Large Task Analysis: The Wall Task
In extending prompt complexity, the Wall Task (a multi-parameter, paragraph-length business scenario) reveals further weaknesses. Initial responses often lack formulas entirely; subsequent interaction (affirmative selection for a "dynamic calculator") can yield near industrial-quality modules, but alternate runs produce Excel files with critical formulaic omissions or corrupt structures. The requirement for active user intervention to reach a valid ERFR output underscores the tool’s unreliability for unattended industrial usage.
Emergent Issues: Confidence, Workflow, and Usability
The Problem of Confidence
The central challenge is establishing trust in outputs generated by opaque, stochastic agents. While trivial ERFR aspects (inputs in cells, absence of hardwired values) are easily validated, correctness of more intricate computational logic (especially in new, non-benchmark models) remains open. Neither informal review nor automated audit tools fully address this—manual inspection or cross-validation with known-good models is still required.
The Problem of Workflow
The alternate potential for GPT-generated drafts arises: even imperfect models could reduce total development time or lower required user expertise, so long as the workflow supports efficient error correction or reconstruction. The economic justification hinges on whether prompt-iteration and post-processing cumulatively require less expertise/time than manual model creation ab initio. However, for high-stakes or large-scale financial and analytic tasks, the unreliability and need for expert validation undermine the case for deployment.

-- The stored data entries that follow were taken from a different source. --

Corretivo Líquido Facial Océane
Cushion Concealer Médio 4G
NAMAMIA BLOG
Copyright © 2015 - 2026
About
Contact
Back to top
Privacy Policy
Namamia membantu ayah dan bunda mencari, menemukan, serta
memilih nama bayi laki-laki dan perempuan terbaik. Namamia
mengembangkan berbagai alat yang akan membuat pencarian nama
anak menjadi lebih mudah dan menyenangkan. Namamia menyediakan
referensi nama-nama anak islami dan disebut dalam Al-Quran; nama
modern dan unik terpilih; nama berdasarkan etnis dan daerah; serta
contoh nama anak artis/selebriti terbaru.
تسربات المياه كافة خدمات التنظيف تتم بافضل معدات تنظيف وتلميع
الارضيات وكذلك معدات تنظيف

Implications and Future Directions
The experimental evidence suggests current GPT-based tools are not viable for professional, unsupervised spreadsheet model construction. Their outputs are inconsistent, frequently violate key reusability standards, and cannot be assured of accuracy without expert intervention. They may offer incremental value as accelerators for model prototyping in low-risk domains or educational settings, but not as automators of “industrial quality” analytic spreadsheets.

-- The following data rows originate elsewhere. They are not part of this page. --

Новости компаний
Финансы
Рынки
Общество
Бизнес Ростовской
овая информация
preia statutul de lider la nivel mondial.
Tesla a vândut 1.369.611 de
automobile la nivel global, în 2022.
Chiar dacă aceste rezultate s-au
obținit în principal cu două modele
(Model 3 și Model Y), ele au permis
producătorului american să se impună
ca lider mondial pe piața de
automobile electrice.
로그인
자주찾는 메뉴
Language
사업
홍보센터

Key research challenges remain:
- Rigorously developing prompt engineering strategies tailored to complex spreadsheet tasks.
- Systematic benchmarking on larger, real-world business modeling corpora.

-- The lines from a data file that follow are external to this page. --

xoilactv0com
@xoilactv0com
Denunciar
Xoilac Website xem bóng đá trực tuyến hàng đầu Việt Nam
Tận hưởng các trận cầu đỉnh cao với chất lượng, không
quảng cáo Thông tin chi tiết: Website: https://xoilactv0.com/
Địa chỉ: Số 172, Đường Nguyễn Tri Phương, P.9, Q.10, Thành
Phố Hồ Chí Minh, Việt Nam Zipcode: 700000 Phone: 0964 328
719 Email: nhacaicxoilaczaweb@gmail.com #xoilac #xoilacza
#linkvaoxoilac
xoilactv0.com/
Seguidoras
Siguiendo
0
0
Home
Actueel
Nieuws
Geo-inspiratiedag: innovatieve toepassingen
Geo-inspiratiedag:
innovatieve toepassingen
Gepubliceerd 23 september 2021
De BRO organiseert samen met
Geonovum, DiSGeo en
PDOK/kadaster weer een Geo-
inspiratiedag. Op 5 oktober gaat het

- Investigating deterministic or controlled-output variants to mitigate non-reproducibility.
- Integrating intelligent post-generation auditing to increase user confidence.
Conclusion
GPT-based spreadsheet generators like Excel AI by pulsrai.com display intermittent success in modeling simple analytic scenarios but systematically fail ERFR when model logic, complexity, or instruction ambiguity increases. Continued advancements in prompt engineering, output control, and integration with spreadsheet auditing frameworks are prerequisites for professional reliability. For now, expert supervision remains necessary, and the aspiration of fully automated, reusable, and accurate model generation is not realized. Future research should prioritize prompt robustness, reproducibility, and scalable automated validation to unlock practical impact in analytic workflow automation.